Rat City Hooker said:


> So do you put a cover on your container? Do the crawlers come back to life when unfrozen? Any info appreciated.
> 
> Larry


Sorry I havnt gotten back sooner, I have been tied up between school and work.

there is a cover on the top container, yes. I can send pics to any email address supplied, and would I would be more than happy to explain it.

The crawlers are never frozen in the container, and my system is extremely low maintainence. I have two (2) three gallon plastic containers one with holes in the bottim and one without. The bedding is in both the top and bottom container. the holes serve two purposes, the first being to let excess water drain from the the bedding in the top, and the second is to let the worms move around and "dig" for lack of better terms. there has to be a separation between the bottom of the top container and the bedding of the bottom container, to allow air circulation. once every one or two weeks, the crawlers that made it into the bottom container have to be taken and put back in the top container. other than that, it is self sustaining. It is in my basement until it starts to cool down, other than that, they are not even refridgerated. 

any other questions or pic requests, pm or email me.

Pat


----------



## sslopok (Aug 24, 2009)

Thanks for the pics Pat!! 
Do you feed the worms?
Is the bedding like dirt?

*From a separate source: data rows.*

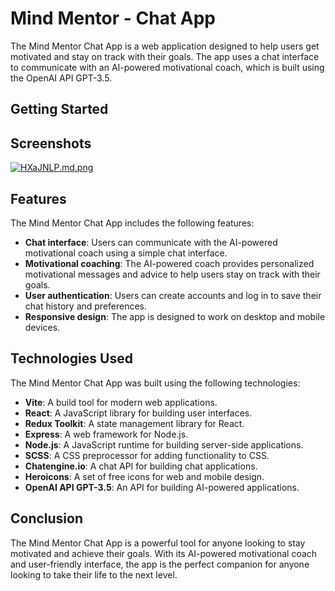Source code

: # Mind Mentor - Chat App
The Mind Mentor Chat App is a web application designed to help users get motivated and stay on track with their goals. The app uses a chat interface to communicate with an AI-powered motivational coach, which is built using the OpenAI API GPT-3.5.

## Getting Started


## Screenshots
[![HXaJNLP.md.png](https://iili.io/HXaJNLP.md.png)](https://freeimage.host/i/HXaJNLP)

## Features
The Mind Mentor Chat App includes the following features:

- **Chat interface**: Users can communicate with the AI-powered motivational coach using a simple chat interface.
- **Motivational coaching**: The AI-powered coach provides personalized motivational messages and advice to help users stay on track with their goals.
- **User authentication**: Users can create accounts and log in to save their chat history and preferences.
- **Responsive design**: The app is designed to work on desktop and mobile devices.

## Technologies Used
The Mind Mentor Chat App was built using the following technologies:

- **Vite**: A build tool for modern web applications.
- **React**: A JavaScript library for building user interfaces.
- **Redux Toolkit**: A state management library for React.
- **Express**: A web framework for Node.js.
- **Node.js**: A JavaScript runtime for building server-side applications.
- **SCSS**: A CSS preprocessor for adding functionality to CSS.
- **Chatengine.io**: A chat API for building chat applications.
- **Heroicons**: A set of free icons for web and mobile design.
- **OpenAI API GPT-3.5**: An API for building AI-powered applications.

## Conclusion
The Mind Mentor Chat App is a powerful tool for anyone looking to stay motivated and achieve their goals. With its AI-powered motivational coach and user-friendly interface, the app is the perfect companion for anyone looking to take their life to the next level.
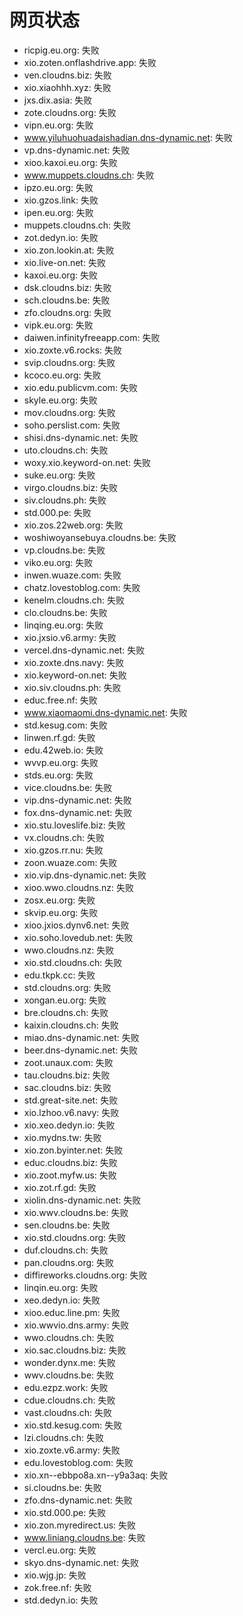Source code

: # 网页状态
- ricpig.eu.org: 失败
- xio.zoten.onflashdrive.app: 失败
- ven.cloudns.biz: 失败
- xio.xiaohhh.xyz: 失败
- jxs.dix.asia: 失败
- zote.cloudns.org: 失败
- vipn.eu.org: 失败
- www.yiluhuohuadaishadian.dns-dynamic.net: 失败
- vp.dns-dynamic.net: 失败
- xioo.kaxoi.eu.org: 失败
- www.muppets.cloudns.ch: 失败
- ipzo.eu.org: 失败
- xio.gzos.link: 失败
- ipen.eu.org: 失败
- muppets.cloudns.ch: 失败
- zot.dedyn.io: 失败
- xio.zon.lookin.at: 失败
- xio.live-on.net: 失败
- kaxoi.eu.org: 失败
- dsk.cloudns.biz: 失败
- sch.cloudns.be: 失败
- zfo.cloudns.org: 失败
- vipk.eu.org: 失败
- daiwen.infinityfreeapp.com: 失败
- xio.zoxte.v6.rocks: 失败
- svip.cloudns.org: 失败
- kcoco.eu.org: 失败
- xio.edu.publicvm.com: 失败
- skyle.eu.org: 失败
- mov.cloudns.org: 失败
- soho.perslist.com: 失败
- shisi.dns-dynamic.net: 失败
- uto.cloudns.ch: 失败
- woxy.xio.keyword-on.net: 失败
- suke.eu.org: 失败
- virgo.cloudns.biz: 失败
- siv.cloudns.ph: 失败
- std.000.pe: 失败
- xio.zos.22web.org: 失败
- woshiwoyansebuya.cloudns.be: 失败
- vp.cloudns.be: 失败
- viko.eu.org: 失败
- inwen.wuaze.com: 失败
- chatz.lovestoblog.com: 失败
- kenelm.cloudns.ch: 失败
- clo.cloudns.be: 失败
- linqing.eu.org: 失败
- xio.jxsio.v6.army: 失败
- vercel.dns-dynamic.net: 失败
- xio.zoxte.dns.navy: 失败
- xio.keyword-on.net: 失败
- xio.siv.cloudns.ph: 失败
- educ.free.nf: 失败
- www.xiaomaomi.dns-dynamic.net: 失败
- std.kesug.com: 失败
- linwen.rf.gd: 失败
- edu.42web.io: 失败
- wvvp.eu.org: 失败
- stds.eu.org: 失败
- vice.cloudns.be: 失败
- vip.dns-dynamic.net: 失败
- fox.dns-dynamic.net: 失败
- xio.stu.loveslife.biz: 失败
- vx.cloudns.ch: 失败
- xio.gzos.rr.nu: 失败
- zoon.wuaze.com: 失败
- xio.vip.dns-dynamic.net: 失败
- xioo.wwo.cloudns.nz: 失败
- zosx.eu.org: 失败
- skvip.eu.org: 失败
- xioo.jxios.dynv6.net: 失败
- xio.soho.lovedub.net: 失败
- wwo.cloudns.nz: 失败
- xio.std.cloudns.ch: 失败
- edu.tkpk.cc: 失败
- std.cloudns.org: 失败
- xongan.eu.org: 失败
- bre.cloudns.ch: 失败
- kaixin.cloudns.ch: 失败
- miao.dns-dynamic.net: 失败
- beer.dns-dynamic.net: 失败
- zoot.unaux.com: 失败
- tau.cloudns.biz: 失败
- sac.cloudns.biz: 失败
- std.great-site.net: 失败
- xio.lzhoo.v6.navy: 失败
- xio.xeo.dedyn.io: 失败
- xio.mydns.tw: 失败
- xio.zon.byinter.net: 失败
- educ.cloudns.biz: 失败
- xio.zoot.myfw.us: 失败
- xio.zot.rf.gd: 失败
- xiolin.dns-dynamic.net: 失败
- xio.wwv.cloudns.be: 失败
- sen.cloudns.be: 失败
- xio.std.cloudns.org: 失败
- duf.cloudns.ch: 失败
- pan.cloudns.org: 失败
- diffireworks.cloudns.org: 失败
- linqin.eu.org: 失败
- xeo.dedyn.io: 失败
- xioo.educ.line.pm: 失败
- xio.wwvio.dns.army: 失败
- wwo.cloudns.ch: 失败
- xio.sac.cloudns.biz: 失败
- wonder.dynx.me: 失败
- wwv.cloudns.be: 失败
- edu.ezpz.work: 失败
- cdue.cloudns.ch: 失败
- vast.cloudns.ch: 失败
- xio.std.kesug.com: 失败
- lzi.cloudns.ch: 失败
- xio.zoxte.v6.army: 失败
- edu.lovestoblog.com: 失败
- xio.xn--ebbpo8a.xn--y9a3aq: 失败
- si.cloudns.be: 失败
- zfo.dns-dynamic.net: 失败
- xio.std.000.pe: 失败
- xio.zon.myredirect.us: 失败
- www.liniang.cloudns.be: 失败
- vercl.eu.org: 失败
- skyo.dns-dynamic.net: 失败
- xio.wjg.jp: 失败
- zok.free.nf: 失败
- std.dedyn.io: 失败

If not do you put any dirt in?
Thanks
sslopok


----------



## love2fish93 (Jul 22, 2007)

sslopok said:


> Thanks for the pics Pat!!
> Do you feed the worms?
> Is the bedding like dirt? If not do you put any dirt in?
> Thanks
> sslopok


I use a product called buss-bedding that comes in a big yellow bag, availible for sure in the sporting goods section at meijer. It is like newspaper that has been shredded up and then compressed, and it balls up when wet. Its also "enriched" so the worms do not need to be fed, though I put a half slice of bread in there now and then. I have had mine running with some of the same crawlers for about 2 months now, and I think I will have even better turn out after it gets colder. If I do put dirt in, it's usually after I pick up a couple dozen from the store, and I add the dirt and then mix, to stretch out the bedding. the spent bedding works well as fertilizer too, just so yall know 

Pat


----------



## lcounty (Feb 14, 2006)

Bait shop in Adrian Mi. carries live night crawlers all year long. You can buy in Jan or Feb and have no need to freeze.


----------



## hoot619 (Feb 15, 2005)

You do not freeze worms or crawlers but you can keep them
Love to fish is telling you how to keep them alive and fresh.


----------



## bear catcher (Nov 5, 2003)

So my question still remains; Has anyone used them and had any luck?


----------



## love2fish93 (Jul 22, 2007)

I have had luck with trout, perch, gills and crappie. Thats about all I target through the ice so thats all I have intel on.


----------